Auteur / Autrice : | Aude Laisne |
Direction : | Eric Lesniewska, Denis Pompon |
Type : | Thèse de doctorat |
Discipline(s) : | Chimie - physique |
Date : | Soutenance le 15/12/2011 |
Etablissement(s) : | Dijon |
Ecole(s) doctorale(s) : | École doctorale Carnot (Dijon ; .....-2012) |
Partenaire(s) de recherche : | Laboratoire : Laboratoire Interdisciplinaire Carnot de Bourgogne (ICB) (Dijon) |
Jury : | Président / Présidente : Alain Dereux |
Examinateurs / Examinatrices : Michaël Canva, Jean-Louis Leroy | |
Rapporteurs / Rapporteuses : Pierre Emmanuel Milhiet, Philippe Minard |
Mots clés
Résumé
La thèse a pour objet l’analyse de mécanismes d’assemblage permettant la création de structures auto-assemblées à base d’ADN, fonctionnalisées par des protéines. Les PDNA sont des molécules synthétiques associant de manière covalente une séquence d’ADN et un module protéique. Basés sur le domaine hèmique du cytochrome b5, les PDNA présentent des propriétés d’absorption optique dépendant de l’état d’oxydoréduction. Pour comparer leurs propriétés d’assemblage à celles des ADN correspondants, différentes briques ont été assemblées en ensembles finis ou ouverts.
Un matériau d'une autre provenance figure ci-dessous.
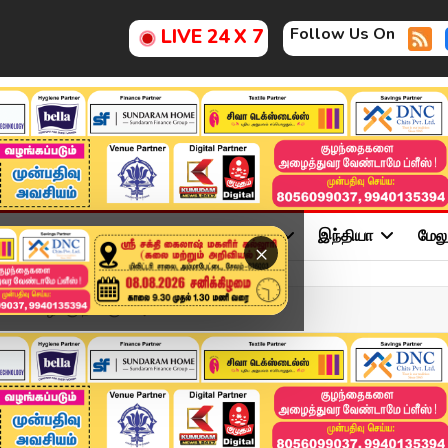
Follow Us On
LIVE 24 X 7
ு
சினிமா
அரசியல்
விளையாட்டு
இந்தியா
மேல
×
வி வழக்கு நடக்கும் அடையாள ...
Un premier chapitre développe des approches expérimentales et de modélisation pour caractériser les paramètres contrôlant ces assemblages dans le cas des ADN. Un second chapitre transpose ces approches aux assemblages de PDNA afin de mettre en évidence l’influence des domaines protéiques. Dans les deux cas, les travaux sont menés à la fois à un niveau macroscopique et de molécule unique par AFM classique ou à haute vitesse. Une troisième partie vise à comprendre comment ces assemblages peuvent être multiplexés sur des puces au sein de matrices poreuses de dextran. Nous avons modélisé l’influence de la matrice sur l’assemblage et utilisé ces modèles pour définir les relations entre observables et paramètres microscopiques. Une dernière partie vise à lever les limitations (pièges d’assemblages) mises en évidence dans les réactions sous contrôle cinétique. Nous avons développé des assemblages dans des conditions douces et contrôlées par le pH impliquant des structures ADN en motifs-i. Leur mécanisme de formation et de polymérisation en suprastructures a été étudié en combinant biochimie et analyse structurale par AFM.